The Collateral covers all of the present and future property of the Debtor.
18
SCHEDULE 3(a)(iv)
CAPITALIZATION SCHEDULE,
SECURITIES SUBJECT TO REGISTRATION, AND
RESTRICTIONS ON VOTING OF SECURITIES
------------------------------------
Capital Stock Structure:
------------------------
Common Stock: 50,000,000 shares authorized
11,786,000 shares issued and outstanding
Preferred Stock: 10,000,000 shares authorized
Series A: 1,500,000 shares authorized
Series A: 87,750 shares issued and outstanding (1)(2)
(1) These shares are automatically convertible into the Company's Common
Stock ten (10) days after the Company's Common Stock begins to be
quoted. To determine the number of shares of Common Stock which will
be issued in exchanged for the Series A Preferred Stock upon
conversion, take the price per share of the Series A Preferred ($2.00)
and divide it by 50% of the average closing price as reported for the
five trading days preceding the date of conversion, or $2.00,
whichever is less. Prior to the Company's Common Stock being traded,
the holders of the Series A Preferred Stock will not be able to
convert into shares of Common Stock.
(2) The Reserved Shares issuable upon conversion of the Series A Preferred
Stock are covered under a Registration Rights Agreement.
Securities Subject to Registration Rights:
------------------------------------------
a) See (1) and (2) above.
b) Promissory Note dated May 16, 2002 for $100,000 to Xxxxx Xxxxxxx with
accompanying Registration Rights Agreement for 2,355,158 shares. Of
these shares, Xx.

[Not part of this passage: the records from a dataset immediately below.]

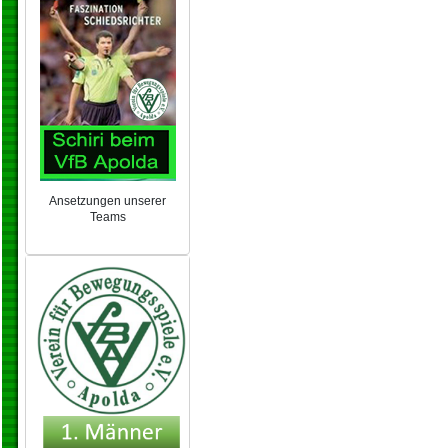
Ansetzungen unserer
Teams
NEU 2024/25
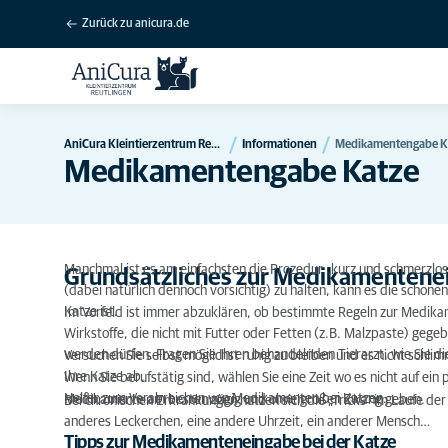
Zurück zu anicura.de
AniCura Kleintierzentrum Reutlingen
Informationen
Medikamentengabe K
Medikamentengabe Katze
Manchmal ist es am einfachsten die Prozedur „kurz und schmerzlos“
Grundsätzliches zur Medikamentene
(dabei natürlich dennoch vorsichtig) zu halten, kann es die schon
Katze ist.
Im Vorfeld ist immer abzuklären, ob bestimmte Regeln zur Medika
Wirkstoffe, die nicht mit Futter oder Fetten (z.B. Malzpaste) gege
werden dürfen. Fragen Sie Ihren behandelnden Tierarzt, wie Sie 
Versuchen Sie selbst möglichst ruhig zu bleiben und es nicht schli
Ihre Katze ab.
Wenn Sie berufstätig sind, wählen Sie eine Zeit wo es nicht auf ei
Helfer zum Verabreichen von Medikamenten bei Katzen.
Medikamente am besten zügig und ohne großen Zwang geben.
Bei chronischen Erkrankungen nutzen sich die „Tricks“ im Laufe der 
anderes Leckerchen, eine andere Uhrzeit, ein anderer Mensch…
Tipps zur Medikamenteneingabe bei der Katze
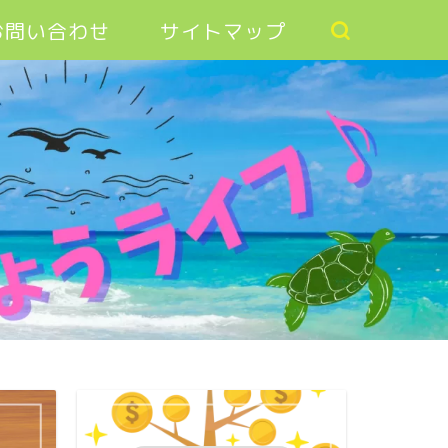
お問い合わせ
サイトマップ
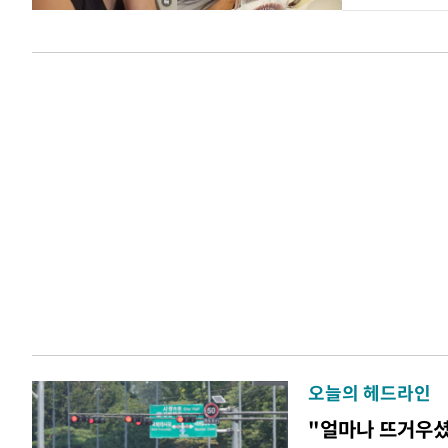
오늘의 헤드라인
"얼마나 뜨거우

Xxxxxxx retains ownership of 2,300,000 as the others
were gifted and transferred.
c) Promissory Note dated June 5, 2002 for $5,000 to Xxxxxx and Xxxxx
Xxxxxx with accompanying Registration Rights Agreement for 5,000
shares of Common Stock.
d) Promissory Note dated June 7, 2002 for $25,000 to Xxxxxx X. Xxxx with
accompanying Registration Rights Agreement for 573,395 shares of
Common Stock.
Restrictions on Voting of Securities:
-------------------------------------
Series A Preferred Shares: Until or unless the Series A Preferred Stock is
converted into Common Stock as set forth above, no holder of the Series A
Preferred Stock shall have any voting rights except as may be required under
Florida law in certain instances or as set forth in the Certificate of
Designation, Preferences, Rights and Limitations of Series A Convertible
Preferred Stock No Par Value of PetCARE Television Network, Inc.
19
SCHEDULE 3(a)(x)
CONFLICTS OF INTEREST
---------------------
Company's Indebtedness to Officers and Directors:
-------------------------------------------------
1) Xxxxx Xxxxxxx - $207,400 as of February 28, 2003, plus interest (under
promissory notes)
2) Xxxxxx Xxxx - $25,000 as of February 28, 2003, plus
interest (under promissory note)
Indebtedness to the Company by Officers and Directors:
------------------------------------------------------
None.
20
SCHEDULE 3(a)(xi)
RIGHTS OF REGISTRATION AND VOTING RIGHTS
----------------------------------------
See Capitalization Schedule for shares subject to Registration Rights.
21
SCHEDULE 3(a)(xiv)
EMPLOYEE BENEFITS PLAN
SAVAGE MOJO, INC. 2002 EQUITY INCENTIVE PLAN -
Stock option plan for key employees covering 2,000,000 shares.